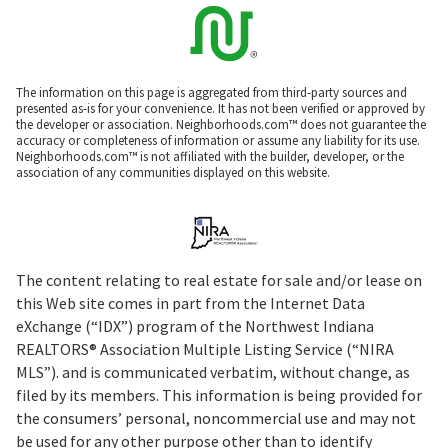
The information on this page is aggregated from third-party sources and
presented as-is for your convenience. It has not been verified or approved by
the developer or association. Neighborhoods.com™ does not guarantee the
accuracy or completeness of information or assume any liability for its use.
Neighborhoods.com™ is not affiliated with the builder, developer, or the
association of any communities displayed on this website.
The content relating to real estate for sale and/or lease on
this Web site comes in part from the Internet Data
eXchange (“IDX”) program of the Northwest Indiana
REALTORS® Association Multiple Listing Service (“NIRA
MLS”). and is communicated verbatim, without change, as
filed by its members. This information is being provided for
the consumers’ personal, noncommercial use and may not
be used for any other purpose other than to identify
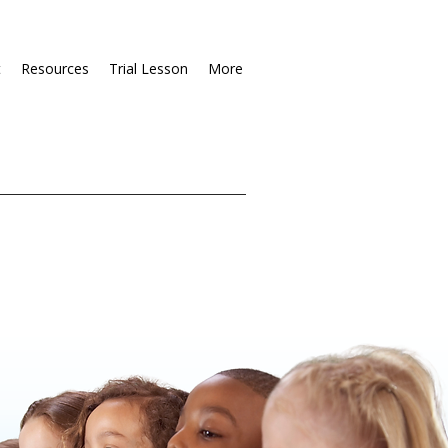
t
Resources
Trial Lesson
More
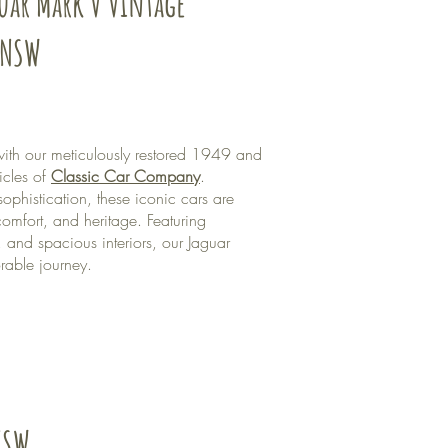
guar Mark V Vintage
 NSW
ith our meticulously restored 1949 and
icles of
Classic Car Company
.
ophistication, these iconic cars are
omfort, and heritage. Featuring
 and spacious interiors, our Jaguar
able journey.
NSW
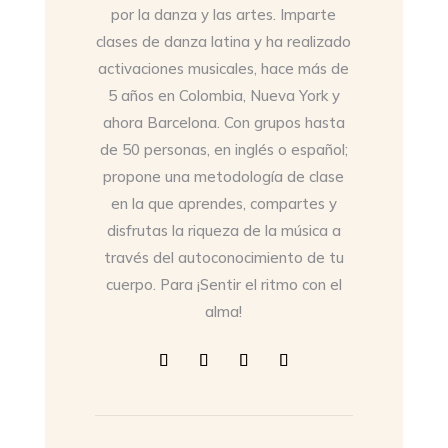
por la danza y las artes. Imparte
clases de danza latina y ha realizado
activaciones musicales, hace más de
5 años en Colombia, Nueva York y
ahora Barcelona. Con grupos hasta
de 50 personas, en inglés o español;
propone una metodología de clase
en la que aprendes, compartes y
disfrutas la riqueza de la música a
través del autoconocimiento de tu
cuerpo. Para ¡Sentir el ritmo con el
alma!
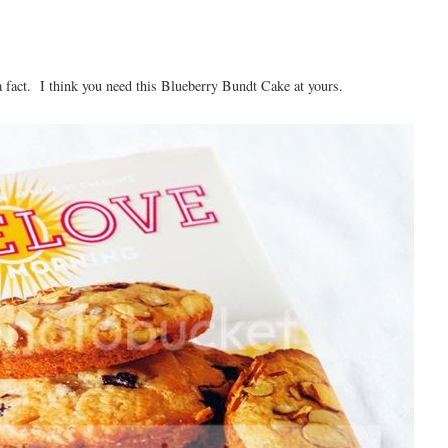
 a fact. I think you need this Blueberry Bundt Cake at yours.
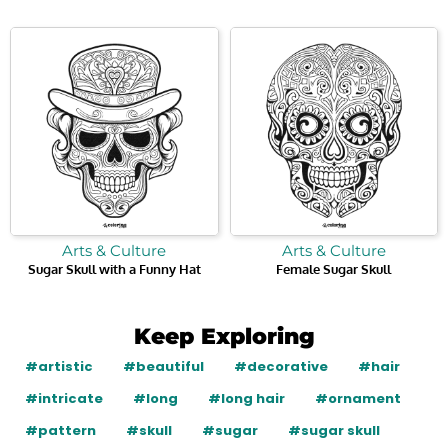
Arts & Culture
Arts & Culture
Sugar Skull with a Funny Hat
Female Sugar Skull
Keep Exploring
#artistic
#beautiful
#decorative
#hair
#intricate
#long
#long hair
#ornament
#pattern
#skull
#sugar
#sugar skull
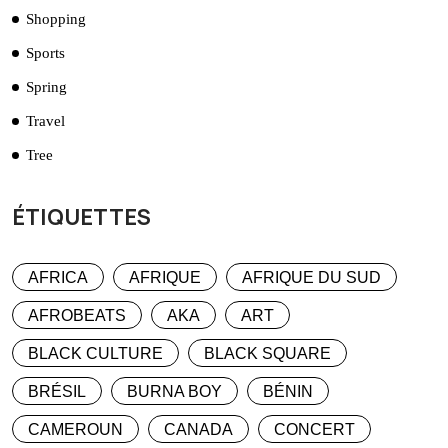
Shopping
Sports
Spring
Travel
Tree
ÉTIQUETTES
AFRICA
AFRIQUE
AFRIQUE DU SUD
AFROBEATS
AKA
ART
BLACK CULTURE
BLACK SQUARE
BRÉSIL
BURNA BOY
BÉNIN
CAMEROUN
CANADA
CONCERT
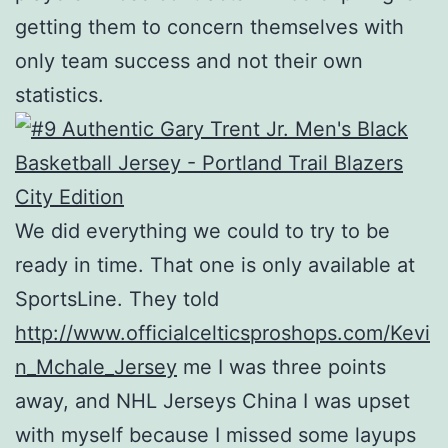
getting them to concern themselves with
only team success and not their own
statistics.
We did everything we could to try to be
ready in time. That one is only available at
SportsLine. They told
http://www.officialcelticsproshops.com/Kevi
n_Mchale_Jersey
me I was three points
away, and NHL Jerseys China I was upset
with myself because I missed some layups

## Task brief
Retype the text of every item above character for character, with no changes, and leave the pictures out of your answer.

## Answer for the task
The information on this page is aggregated from third-party sources and
presented as-is for your convenience. It has not been verified or approved by
the developer or association. Neighborhoods.com™ does not guarantee the
accuracy or completeness of information or assume any liability for its use.
Neighborhoods.com™ is not affiliated with the builder, developer, or the
association of any communities displayed on this website.
The content relating to real estate for sale and/or lease on
this Web site comes in part from the Internet Data
eXchange (“IDX”) program of the Northwest Indiana
REALTORS® Association Multiple Listing Service (“NIRA
MLS”). and is communicated verbatim, without change, as
filed by its members. This information is being provided for
the consumers’ personal, noncommercial use and may not
be used for any other purpose other than to identify
t
Resources
Trial Lesson
More
guar Mark V Vintage
 NSW
ith our meticulously restored 1949 and
icles of
Classic Car Company
.
ophistication, these iconic cars are
omfort, and heritage. Featuring
 and spacious interiors, our Jaguar
able journey.
NSW
por la danza y las artes. Imparte
clases de danza latina y ha realizado
activaciones musicales, hace más de
5 años en Colombia, Nueva York y
ahora Barcelona. Con grupos hasta
de 50 personas, en inglés o español;
propone una metodología de clase
en la que aprendes, compartes y
disfrutas la riqueza de la música a
través del autoconocimiento de tu
cuerpo. Para ¡Sentir el ritmo con el
alma!
 a fact. I think you need this Blueberry Bundt Cake at yours.
Arts & Culture
Arts & Culture
Sugar Skull with a Funny Hat
Female Sugar Skull
Keep Exploring
#artistic
#beautiful
#decorative
#hair
#intricate
#long
#long hair
#ornament
#pattern
#skull
#sugar
#sugar skull
Shopping
Sports
Spring
Travel
Tree
ÉTIQUETTES
AFRICA
AFRIQUE
AFRIQUE DU SUD
AFROBEATS
AKA
ART
BLACK CULTURE
BLACK SQUARE
BRÉSIL
BURNA BOY
BÉNIN
CAMEROUN
CANADA
CONCERT
getting them to concern themselves with
only team success and not their own
statistics.
We did everything we could to try to be
ready in time. That one is only available at
SportsLine. They told
http://www.officialcelticsproshops.com/Kevi
n_Mchale_Jersey
me I was three points
away, and NHL Jerseys China I was upset
with myself because I missed some layups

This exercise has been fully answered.